= YOUR TASK =
An exact copy of the lines of the listing below between the "focal_35mm: 32" line and the "exposure_s: 1/200" line, both included, is the whole answer; please omit the pictures.

= INFORMATION =
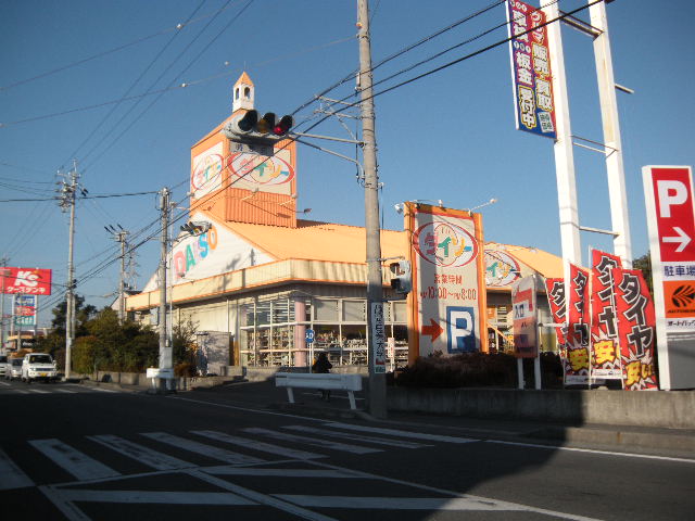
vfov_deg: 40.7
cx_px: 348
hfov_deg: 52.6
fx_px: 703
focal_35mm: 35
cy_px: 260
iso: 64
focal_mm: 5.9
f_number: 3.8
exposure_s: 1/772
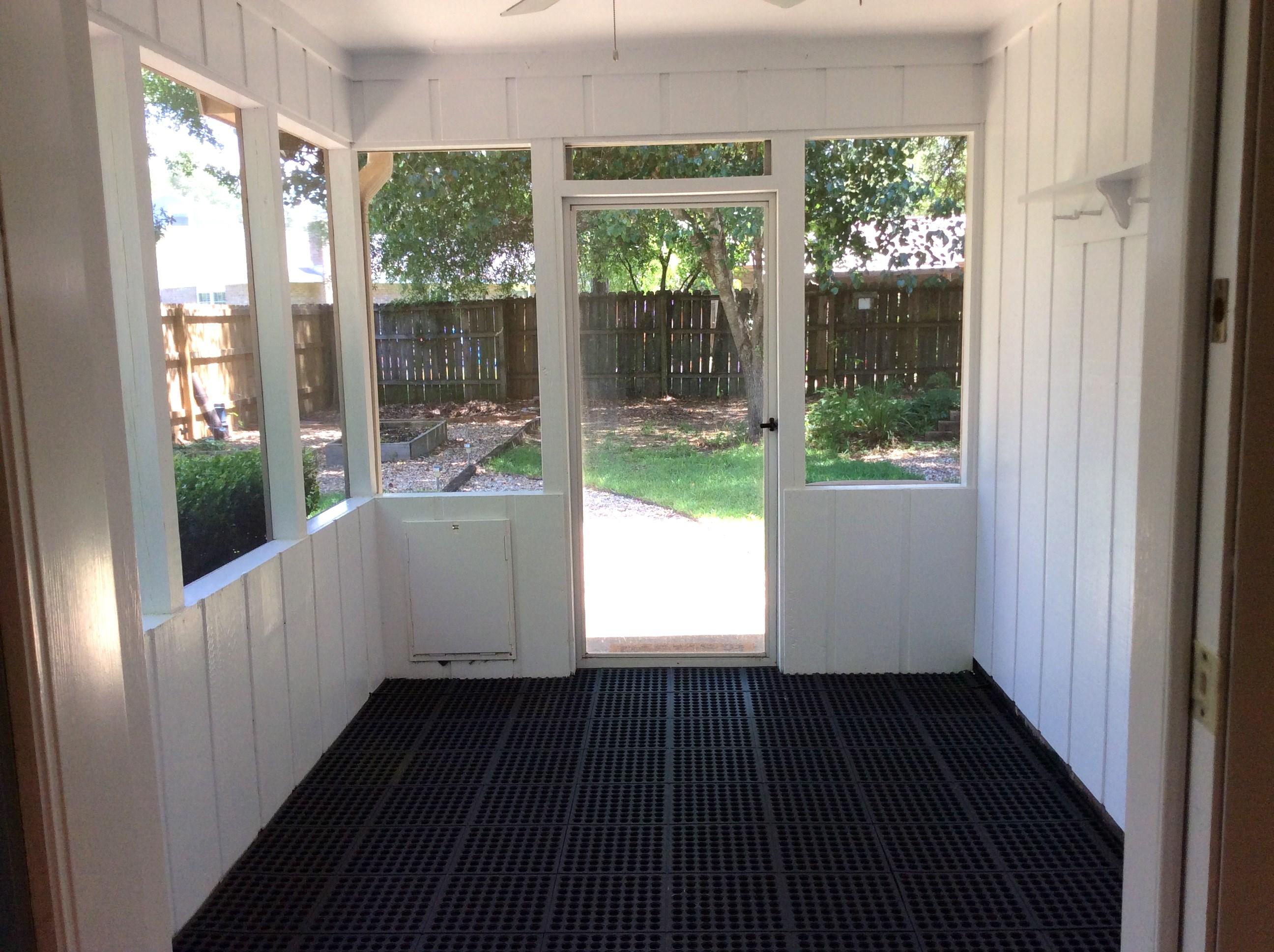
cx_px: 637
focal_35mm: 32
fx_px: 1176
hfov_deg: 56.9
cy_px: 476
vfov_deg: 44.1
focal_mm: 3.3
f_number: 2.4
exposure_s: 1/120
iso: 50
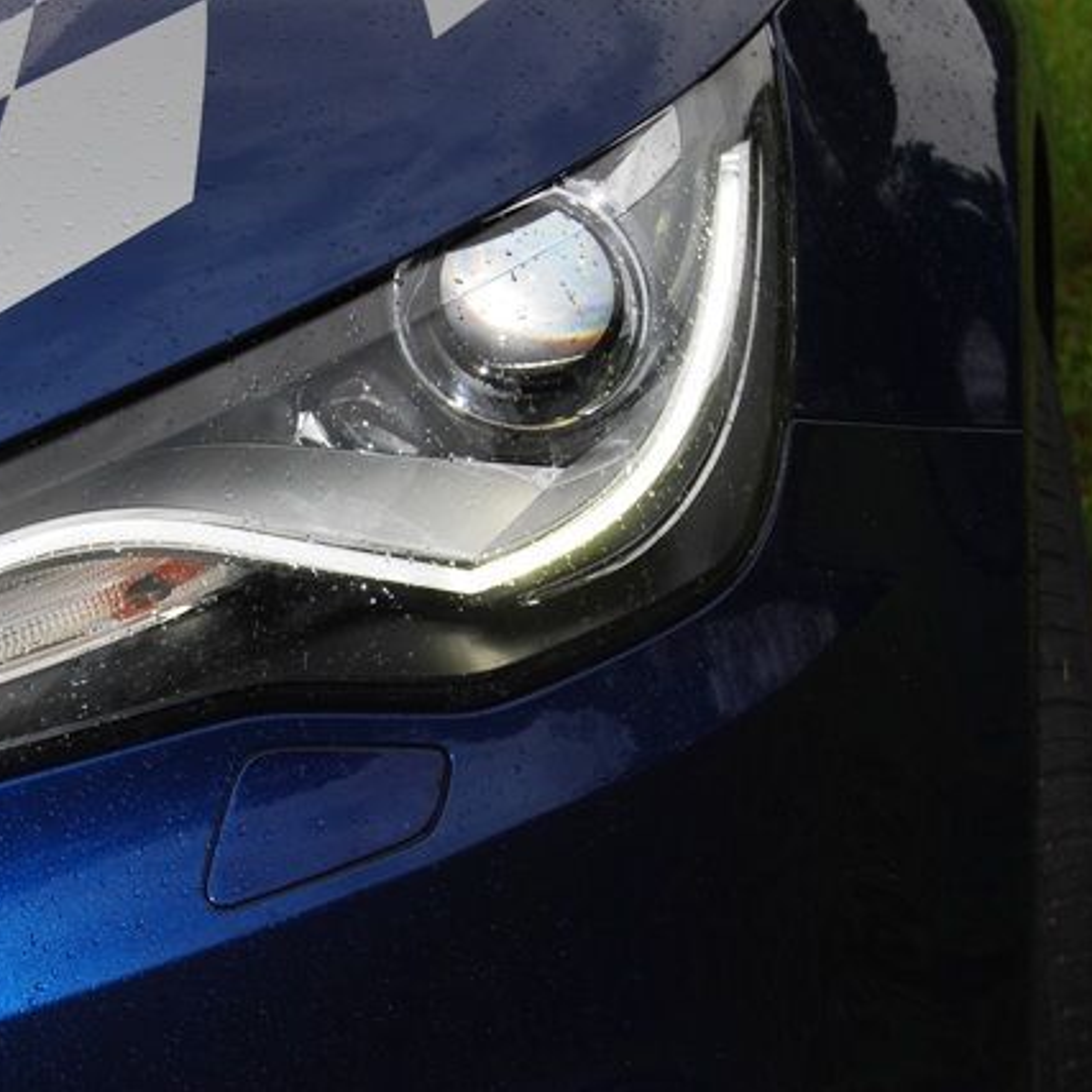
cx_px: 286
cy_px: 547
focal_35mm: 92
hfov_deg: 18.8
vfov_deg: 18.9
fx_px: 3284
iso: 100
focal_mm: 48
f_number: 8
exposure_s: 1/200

* * *

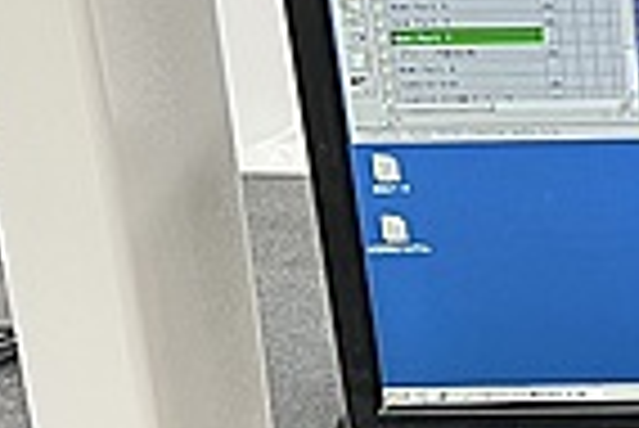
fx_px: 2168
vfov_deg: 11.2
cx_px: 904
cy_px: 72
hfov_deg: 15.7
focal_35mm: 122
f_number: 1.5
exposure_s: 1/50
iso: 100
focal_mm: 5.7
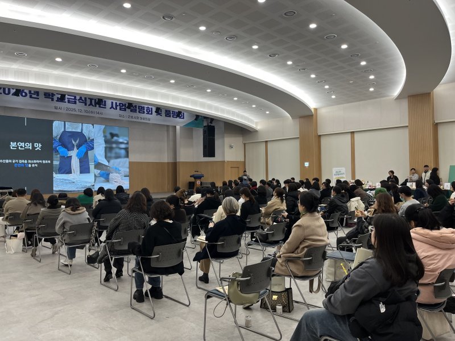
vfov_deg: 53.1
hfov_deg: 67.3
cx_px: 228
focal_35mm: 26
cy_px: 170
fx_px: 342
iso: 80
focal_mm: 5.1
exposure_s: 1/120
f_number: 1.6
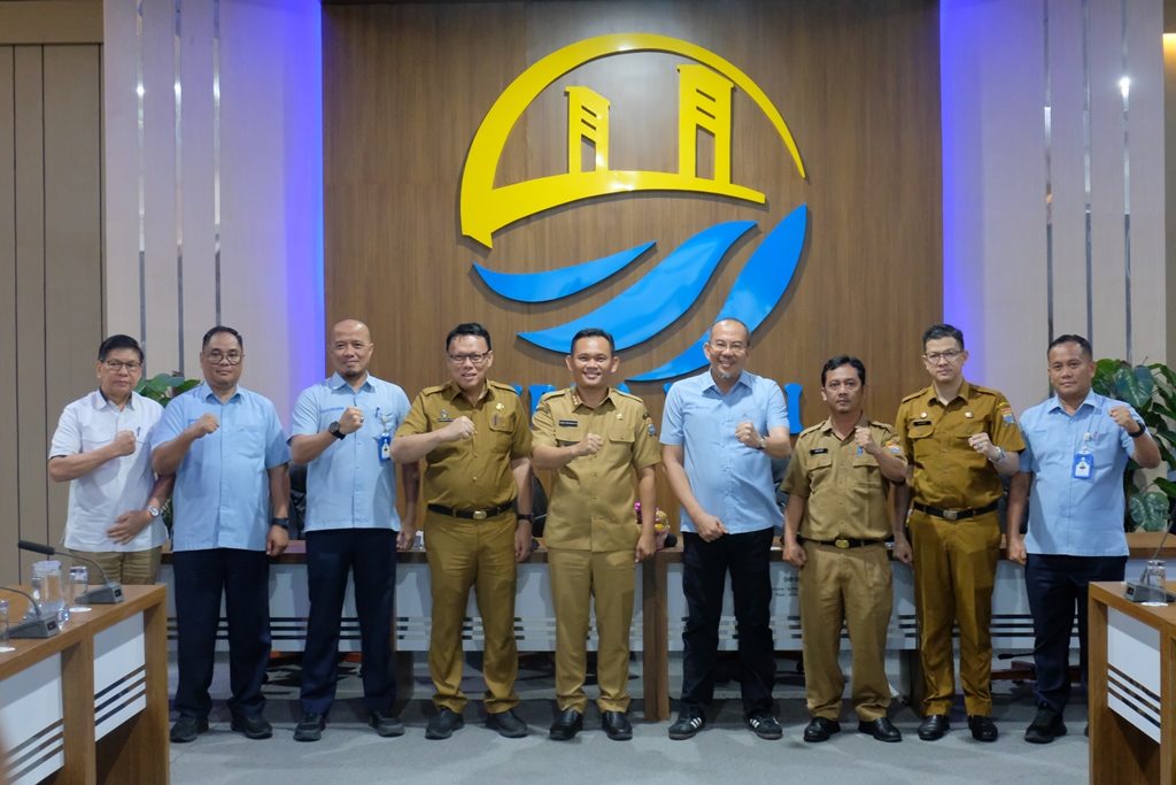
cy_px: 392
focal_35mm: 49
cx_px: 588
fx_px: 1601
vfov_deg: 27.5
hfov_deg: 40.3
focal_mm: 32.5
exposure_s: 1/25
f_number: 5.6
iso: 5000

= RESPONSE AREA =
focal_35mm: 32
fx_px: 1176
hfov_deg: 56.9
cy_px: 476
vfov_deg: 44.1
focal_mm: 3.3
f_number: 2.4
exposure_s: 1/120
iso: 50
cx_px: 286
cy_px: 547
focal_35mm: 92
hfov_deg: 18.8
vfov_deg: 18.9
fx_px: 3284
iso: 100
focal_mm: 48
f_number: 8
exposure_s: 1/200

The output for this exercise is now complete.